Cette situation contribue à l’augmentation du coût de la vie et de l’immobilier et bloque des opportunités économiques pour les générations futures. En outre, elle accentue les inégalités sociales, privant une grande partie de la population de l’accès au domaine maritime public, et creuse la fracture sociale entre ceux qui peuvent se permettre d’avoir accès à ces espaces et ceux qui en sont privés.

L’urgence d’une gestion intégrée des zones côtières

Face à ces menaces, une Gestion intégrée des zones côtières (GIZC) devient indispensable.
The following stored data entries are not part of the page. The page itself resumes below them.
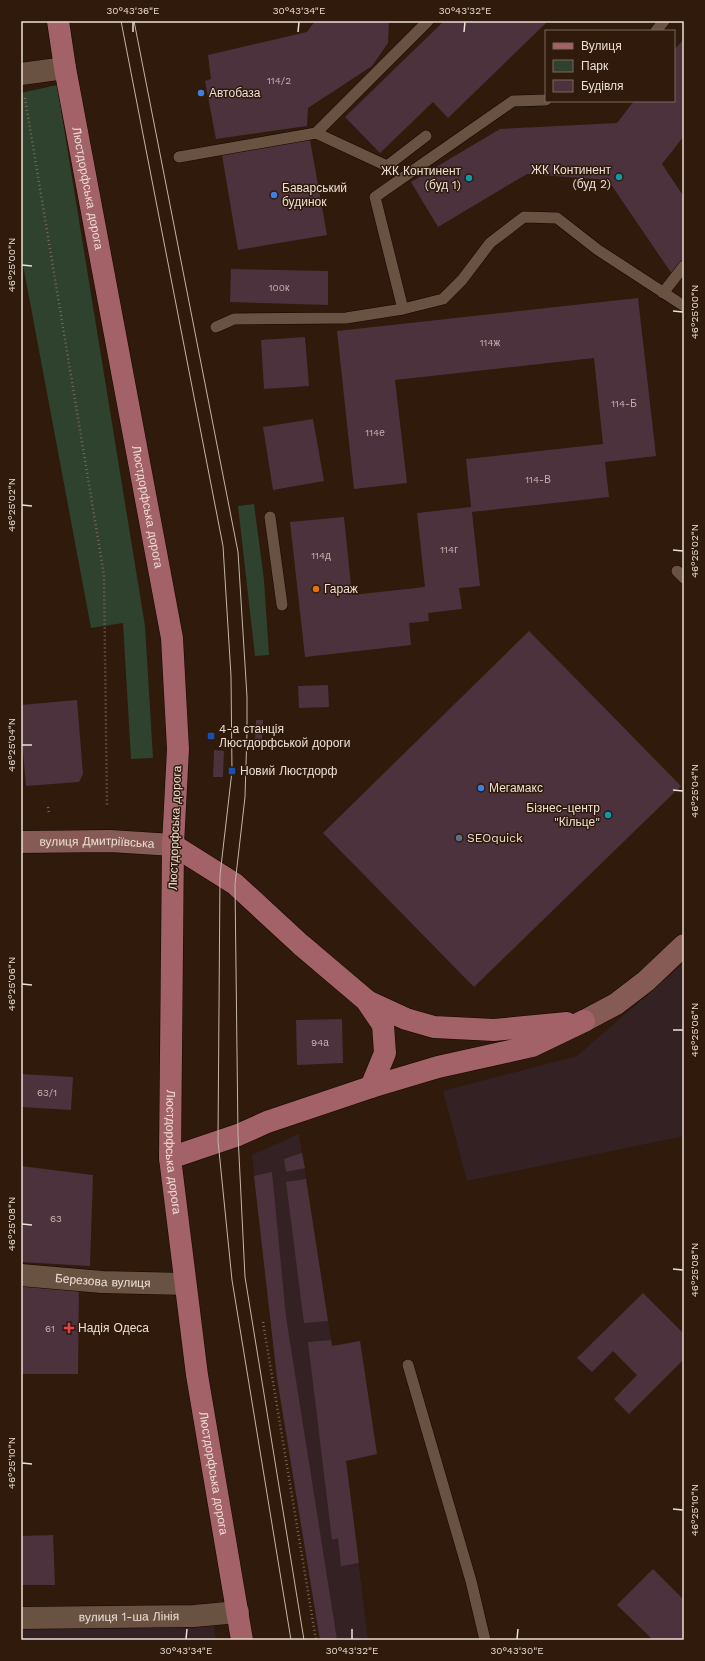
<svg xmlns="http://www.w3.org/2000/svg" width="705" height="1661" viewBox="0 0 705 1661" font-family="'Work Sans',sans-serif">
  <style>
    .industrial { fill: #342124 }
    .green { fill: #2e422d }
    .building { fill: #4c323d }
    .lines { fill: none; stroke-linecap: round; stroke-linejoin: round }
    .service-casing { stroke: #160500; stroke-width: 12 }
    .minor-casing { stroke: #160500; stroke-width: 23 }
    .secondary-casing { stroke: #160500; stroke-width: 23 }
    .primary-casing { stroke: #160500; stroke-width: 23 }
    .path { stroke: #7a675b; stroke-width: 2.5; stroke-dasharray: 1 3; stroke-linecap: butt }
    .service { stroke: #6a5242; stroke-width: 11 }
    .minor { stroke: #6a5242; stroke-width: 22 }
    .secondary { stroke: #865a55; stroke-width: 22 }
    .primary { stroke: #a36168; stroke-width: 22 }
    .tram { stroke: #c4b5aa; stroke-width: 1 }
    .ticks { fill: none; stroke: #eddfd5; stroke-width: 1.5 }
    .shop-dot { fill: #3f7fe0; stroke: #2f1a0c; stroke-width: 1.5 }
    .culture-dot { fill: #0f9aa8; stroke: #2f1a0c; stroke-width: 1.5 }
    .food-dot { fill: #e8710a; stroke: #2f1a0c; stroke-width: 1.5 }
    .transit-dot { fill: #1a4fb4; stroke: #2f1a0c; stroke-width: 1.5 }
    .service-dot { fill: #5c6f8a; stroke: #2f1a0c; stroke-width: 1.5 }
    .health-dot { fill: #e0444e; stroke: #2f1a0c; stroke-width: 1.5 }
    .labels { text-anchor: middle; stroke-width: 3; stroke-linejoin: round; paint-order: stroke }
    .number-label { font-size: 10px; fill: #c5b4af }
    .poi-label { font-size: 12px; fill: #eddfd5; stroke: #2f1a0c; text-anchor: start }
    .street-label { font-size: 12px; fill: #eddfd5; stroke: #2f1a0c }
    .neatline { fill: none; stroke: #eddfd5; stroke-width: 1.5 }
    .ticks-label { font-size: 10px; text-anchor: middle; fill: #eddfd5 }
  </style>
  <rect width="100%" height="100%" fill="#2f1a0c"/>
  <path class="industrial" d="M684 963V1136L467 1181 443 1091 577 1056Z
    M299 1134 332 1346 368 1640H320L277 1378 252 1155Z
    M213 1622 216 1640H21V1624Z"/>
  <path class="green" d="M57 85 145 626 153 758 131 759 123 623 91 628 21 254V93Z
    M254 504 264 580 269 655 255 656 238 506Z"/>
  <path class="building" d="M315 21H389L388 43 372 66 308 108 307 126 216 139 205 81 211 79 208 55 307 32Z
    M444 21H544L546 23 448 118 433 102 380 153 345 117Z
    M684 39V136L662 164 684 197V278L674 277 608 180 527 174 438 227 411 182 500 129 617 123 634 101H674V50Z
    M310 140 327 235 238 250 222 155Z
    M231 269 328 271V305L230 302Z
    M638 298 656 456 605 462 609 497 472 512 480 586 459 588 462 609 428 613 429 621 409 623 411 645 305 657 290 522 344 517 352 595 425 587 417 513 471 507 466 459 603 444 594 358 395 380 407 483 354 489 337 331Z
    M305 337 309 386 264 389 261 340Z
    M313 419 324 481 273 490 263 427Z
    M529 631 681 786 474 987 323 833Z
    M328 685 329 707 299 708 298 686Z
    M77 700 83 774 79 782 26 786 21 728V705Z
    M256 720H263L262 741 255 740Z
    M214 750 224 751 223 777H213Z
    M342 1019 343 1063 297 1065 296 1020Z
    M21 1074 73 1077 71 1110 21 1107Z
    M302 1153 305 1168 286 1172 284 1159Z
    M21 1166 93 1175 90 1266 21 1262Z
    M272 1172 286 1317 337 1640H320L277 1378 254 1176Z
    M306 1179 328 1321 304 1323 286 1182Z
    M21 1281 79 1282 78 1374H21Z
    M643 1293 684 1334V1359L629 1414 614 1399 637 1375 613 1351 592 1372 577 1358Z
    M331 1340 332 1346 360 1341 377 1454 346 1461 359 1563 341 1566 338 1538 332 1540 308 1342Z
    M53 1535 55 1585H21V1536Z
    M653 1569 684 1600V1640H653L617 1605Z"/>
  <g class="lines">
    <defs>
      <path id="service" d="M656 31 664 21
        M316 133 387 166 426 136
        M179 157 316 133 428 21
        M663 293 684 266
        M403 309 443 299 462 280 490 243 524 217 557 218 598 250 684 306
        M216 327 234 319 346 318 403 309 375 197 513 101 546 100
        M270 517 282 605
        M677 571 684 578
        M408 1365 471 1581 485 1640"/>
      <g id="minor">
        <path d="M21 74 65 68"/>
        <path id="s1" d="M21 1275 102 1282 185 1284"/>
        <path id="s2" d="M21 1618 194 1616 238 1612"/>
      </g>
      <g id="secondary">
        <path id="s3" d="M21 842 110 841 173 845"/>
        <path d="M584 1021 616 1004 646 981 684 945"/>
      </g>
      <g id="primary">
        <path id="s4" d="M58 21 65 68 172 638 178 749 173 845 170 1158 197 1375 242 1640"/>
        <path d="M173 845 235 884 300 944 366 1000 383 1025 385 1053 371 1087"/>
        <path d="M367 1001 406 1019 434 1027 494 1030 567 1023"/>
        <path d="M170 1158 238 1135 267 1122 371 1087 438 1067 532 1046 584 1021"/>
      </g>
    </defs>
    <use href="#service" class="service-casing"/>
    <use href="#minor" class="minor-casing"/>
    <use href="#secondary" class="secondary-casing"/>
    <use href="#primary" class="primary-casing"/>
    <path class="path" d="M25 98 104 575 107 806
      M48 807 49 813
      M263 1322 316 1640"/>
    <use href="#service" class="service"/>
    <use href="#minor" class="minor"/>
    <use href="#secondary" class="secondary"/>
    <use href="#primary" class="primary"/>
    <path class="tram" d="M121 21 223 546 231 676 232 771 220 875 218 1141 232 1280 291 1640
      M134 21 238 552 247 697V732L245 797 235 884 238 1135 245 1277 304 1640"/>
  </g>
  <path class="ticks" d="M133 32V22M298 32 299 22M464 32 465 22M22 265 32 266M673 311 683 312M22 505 32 506M673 550 683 551M22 745H32M673 790 683 791M22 984 32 985M673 1030H683M22 1224 32 1225M673 1269 683 1270M22 1463 32 1464M673 1509 683 1510M186 1639 187 1629M352 1639V1629M517 1639 518 1629"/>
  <g class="shop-dot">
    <circle cx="201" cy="93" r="4"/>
    <circle cx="274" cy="195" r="4"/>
    <circle cx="481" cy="788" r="4"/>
  </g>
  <g class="culture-dot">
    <circle cx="619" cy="177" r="4"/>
    <circle cx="469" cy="178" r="4"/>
    <circle cx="608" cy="815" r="4"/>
  </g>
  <circle class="food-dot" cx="316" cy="589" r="4"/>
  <g class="transit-dot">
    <rect x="207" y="732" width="8" height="8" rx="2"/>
    <rect x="228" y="767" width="8" height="8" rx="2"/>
  </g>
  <circle class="service-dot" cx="459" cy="838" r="4"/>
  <path class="health-dot" d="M67 1322h4v4h4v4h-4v4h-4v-4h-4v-4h4z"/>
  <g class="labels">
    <g class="number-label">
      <text x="279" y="84">114/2</text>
      <text x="279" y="291">100к</text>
      <text x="490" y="346">114ж</text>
      <text x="624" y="407">114-Б</text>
      <text x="375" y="436">114е</text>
      <text x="538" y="483">114-В</text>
      <text x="449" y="553">114г</text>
      <text x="321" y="559">114д</text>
      <text x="320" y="1046">94а</text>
      <text x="47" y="1096">63/1</text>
      <text x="56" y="1222">63</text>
      <text x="50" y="1332">61</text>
    </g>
    <g class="poi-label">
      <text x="209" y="97">Автобаза</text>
      <text x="611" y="174" text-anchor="end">ЖК Континент<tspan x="611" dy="14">(буд 2)</tspan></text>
      <text x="461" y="175" text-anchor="end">ЖК Континент<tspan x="461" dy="14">(буд 1)</tspan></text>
      <text x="282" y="192">Баварський<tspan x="282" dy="14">будинок</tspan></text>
      <text x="324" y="593">Гараж</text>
      <text x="219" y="733">4-а станція<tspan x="219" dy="14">Люстдорфськой дороги</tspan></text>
      <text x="240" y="775">Новий Люстдорф</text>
      <text x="489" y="792">Мегамакс</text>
      <text x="600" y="812" text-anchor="end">Бізнес-центр<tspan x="600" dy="14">"Кільце"</tspan></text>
      <text x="467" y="842">SEOquick</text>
      <text x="78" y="1332">Надія Одеса</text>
    </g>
    <g class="street-label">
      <text dy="4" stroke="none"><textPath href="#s4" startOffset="170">Люстдорфська дорога</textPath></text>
      <text dy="4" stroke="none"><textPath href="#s4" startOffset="494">Люстдорфська дорога</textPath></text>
      <text transform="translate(175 828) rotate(-88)" y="4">Люстдорфська дорога</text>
      <text dy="4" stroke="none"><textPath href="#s3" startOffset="76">вулиця Дмитріївська</textPath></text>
      <text dy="4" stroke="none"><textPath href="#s4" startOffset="1142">Люстдорфська дорога</textPath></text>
      <text dy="4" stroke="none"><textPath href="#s1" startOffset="82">Березова вулиця</textPath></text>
      <text dy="4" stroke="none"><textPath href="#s4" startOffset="1466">Люстдорфська дорога</textPath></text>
      <text dy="4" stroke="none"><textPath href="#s2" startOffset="108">вулиця 1-ша Лінія</textPath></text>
    </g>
  </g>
  <rect width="705" height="1661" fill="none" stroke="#2f1a0c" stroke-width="44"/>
  <rect x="545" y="30" width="130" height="72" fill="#2f1a0c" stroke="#7b695c"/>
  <rect x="553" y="43" width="20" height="6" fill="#a36168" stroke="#7b695c"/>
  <text x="581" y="50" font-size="12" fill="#eddfd5">Вулиця</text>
  <rect x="553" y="60" width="20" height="12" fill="#2e422d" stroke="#7b695c"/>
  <text x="581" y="70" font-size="12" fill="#eddfd5">Парк</text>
  <rect x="553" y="80" width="20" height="12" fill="#4c323d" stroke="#7b695c"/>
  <text x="581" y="90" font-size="12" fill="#eddfd5">Будівля</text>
  <rect x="22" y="22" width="661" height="1617" class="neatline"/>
  <g class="ticks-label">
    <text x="133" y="14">30°43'36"E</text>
    <text x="299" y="14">30°43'34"E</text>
    <text x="465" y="14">30°43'32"E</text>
    <text transform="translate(11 265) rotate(-90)" y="4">46°25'00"N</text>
    <text transform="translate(694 312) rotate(-90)" y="4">46°25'00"N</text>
    <text transform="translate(11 505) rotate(-90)" y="4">46°25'02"N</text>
    <text transform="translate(694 551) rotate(-90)" y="4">46°25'02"N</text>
    <text transform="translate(11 745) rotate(-90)" y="4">46°25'04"N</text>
    <text transform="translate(694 791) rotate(-90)" y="4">46°25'04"N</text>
    <text transform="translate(11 984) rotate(-90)" y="4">46°25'06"N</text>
    <text transform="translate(694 1030) rotate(-90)" y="4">46°25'06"N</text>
    <text transform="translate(11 1224) rotate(-90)" y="4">46°25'08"N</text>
    <text transform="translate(694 1270) rotate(-90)" y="4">46°25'08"N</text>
    <text transform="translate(11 1463) rotate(-90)" y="4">46°25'10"N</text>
    <text transform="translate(694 1510) rotate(-90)" y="4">46°25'10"N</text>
    <text x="186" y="1654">30°43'34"E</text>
    <text x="352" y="1654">30°43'32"E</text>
    <text x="517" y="1654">30°43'30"E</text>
  </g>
</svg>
Pour le professeur Manal, “il est urgent de mettre en place des règlementations strictes pour encadrer ces développements anarchiques et garantir la protection des écosystèmes fragiles”.

Il insiste sur la nécessité d’imposer des études d’impact rigoureuses avant tout projet, tout en assurant une participation active des communautés locales aux prises de décision. “Sans une action rapide et coordonnée, la privatisation du littoral continuera de détruire des environnements précieux et d’accentuer les inégalités sociales”, avertit l’expert. 

La privatisation et le remblaiement des plages au Liban entraînent des défis considérables pour l’environnement, l’économie locale et la cohésion sociale. Sans étude d’impact, ces projets risquent d’aggraver ces problématiques. Afin de préserver l’intégrité du littoral et d’assurer un avenir durable, il est essentiel de repenser ces initiatives et d’adopter une approche de gestion plus équilibrée et respectueuse des enjeux écologiques et sociaux.